Records for this exercise>
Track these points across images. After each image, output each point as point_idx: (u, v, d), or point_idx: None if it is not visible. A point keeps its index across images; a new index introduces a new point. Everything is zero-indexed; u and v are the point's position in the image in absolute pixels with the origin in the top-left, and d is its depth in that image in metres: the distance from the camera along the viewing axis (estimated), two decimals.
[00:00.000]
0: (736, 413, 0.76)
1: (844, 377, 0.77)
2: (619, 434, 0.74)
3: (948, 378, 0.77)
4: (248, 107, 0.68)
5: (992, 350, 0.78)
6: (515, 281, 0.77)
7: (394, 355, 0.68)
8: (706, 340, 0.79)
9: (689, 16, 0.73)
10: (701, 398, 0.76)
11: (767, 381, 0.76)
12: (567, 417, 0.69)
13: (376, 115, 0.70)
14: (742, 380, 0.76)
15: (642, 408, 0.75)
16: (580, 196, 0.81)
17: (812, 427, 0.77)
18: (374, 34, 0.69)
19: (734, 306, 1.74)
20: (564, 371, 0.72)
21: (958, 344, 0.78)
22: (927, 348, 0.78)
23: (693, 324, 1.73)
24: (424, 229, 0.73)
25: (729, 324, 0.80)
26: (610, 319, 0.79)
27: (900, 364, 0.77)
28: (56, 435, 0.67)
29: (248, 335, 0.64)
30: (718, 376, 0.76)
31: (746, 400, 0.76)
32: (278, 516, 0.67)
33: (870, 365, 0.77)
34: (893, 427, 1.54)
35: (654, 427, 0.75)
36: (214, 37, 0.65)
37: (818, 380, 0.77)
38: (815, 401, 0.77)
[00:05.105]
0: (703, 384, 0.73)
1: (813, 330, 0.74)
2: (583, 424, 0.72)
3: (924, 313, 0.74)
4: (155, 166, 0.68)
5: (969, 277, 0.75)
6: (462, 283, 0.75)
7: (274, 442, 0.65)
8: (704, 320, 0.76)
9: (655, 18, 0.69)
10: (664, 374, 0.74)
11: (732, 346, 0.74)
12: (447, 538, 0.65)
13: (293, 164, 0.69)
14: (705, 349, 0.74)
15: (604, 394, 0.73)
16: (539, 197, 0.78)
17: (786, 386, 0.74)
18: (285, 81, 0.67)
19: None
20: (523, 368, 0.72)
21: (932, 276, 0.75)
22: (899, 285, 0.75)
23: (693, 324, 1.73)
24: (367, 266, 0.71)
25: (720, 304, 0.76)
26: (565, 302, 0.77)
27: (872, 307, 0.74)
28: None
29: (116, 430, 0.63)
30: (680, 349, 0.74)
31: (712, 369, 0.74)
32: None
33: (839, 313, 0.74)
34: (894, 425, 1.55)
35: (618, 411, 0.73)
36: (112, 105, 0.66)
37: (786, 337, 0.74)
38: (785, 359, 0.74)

Your goal>
Set down all the data exactly as given.

Exercise answer>
Track these points across images. After each image, output each point as point_idx: (u, v, d), or point_idx: None if it is not visible. A point keeps its index across images; a new index introduces a new point. Everything is zero-indexed; u and v are the point's position in the image in absolute pixels with the origin in the top-left, and d is its depth in that image in metres: the distance from the camera along the viewing axis (estimated), two decimals.
[00:00.000]
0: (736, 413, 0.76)
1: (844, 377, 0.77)
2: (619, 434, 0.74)
3: (948, 378, 0.77)
4: (248, 107, 0.68)
5: (992, 350, 0.78)
6: (515, 281, 0.77)
7: (394, 355, 0.68)
8: (706, 340, 0.79)
9: (689, 16, 0.73)
10: (701, 398, 0.76)
11: (767, 381, 0.76)
12: (567, 417, 0.69)
13: (376, 115, 0.70)
14: (742, 380, 0.76)
15: (642, 408, 0.75)
16: (580, 196, 0.81)
17: (812, 427, 0.77)
18: (374, 34, 0.69)
19: (734, 306, 1.74)
20: (564, 371, 0.72)
21: (958, 344, 0.78)
22: (927, 348, 0.78)
23: (693, 324, 1.73)
24: (424, 229, 0.73)
25: (729, 324, 0.80)
26: (610, 319, 0.79)
27: (900, 364, 0.77)
28: (56, 435, 0.67)
29: (248, 335, 0.64)
30: (718, 376, 0.76)
31: (746, 400, 0.76)
32: (278, 516, 0.67)
33: (870, 365, 0.77)
34: (893, 427, 1.54)
35: (654, 427, 0.75)
36: (214, 37, 0.65)
37: (818, 380, 0.77)
38: (815, 401, 0.77)
[00:05.105]
0: (703, 384, 0.73)
1: (813, 330, 0.74)
2: (583, 424, 0.72)
3: (924, 313, 0.74)
4: (155, 166, 0.68)
5: (969, 277, 0.75)
6: (462, 283, 0.75)
7: (274, 442, 0.65)
8: (704, 320, 0.76)
9: (655, 18, 0.69)
10: (664, 374, 0.74)
11: (732, 346, 0.74)
12: (447, 538, 0.65)
13: (293, 164, 0.69)
14: (705, 349, 0.74)
15: (604, 394, 0.73)
16: (539, 197, 0.78)
17: (786, 386, 0.74)
18: (285, 81, 0.67)
19: None
20: (523, 368, 0.72)
21: (932, 276, 0.75)
22: (899, 285, 0.75)
23: (693, 324, 1.73)
24: (367, 266, 0.71)
25: (720, 304, 0.76)
26: (565, 302, 0.77)
27: (872, 307, 0.74)
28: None
29: (116, 430, 0.63)
30: (680, 349, 0.74)
31: (712, 369, 0.74)
32: None
33: (839, 313, 0.74)
34: (894, 425, 1.55)
35: (618, 411, 0.73)
36: (112, 105, 0.66)
37: (786, 337, 0.74)
38: (785, 359, 0.74)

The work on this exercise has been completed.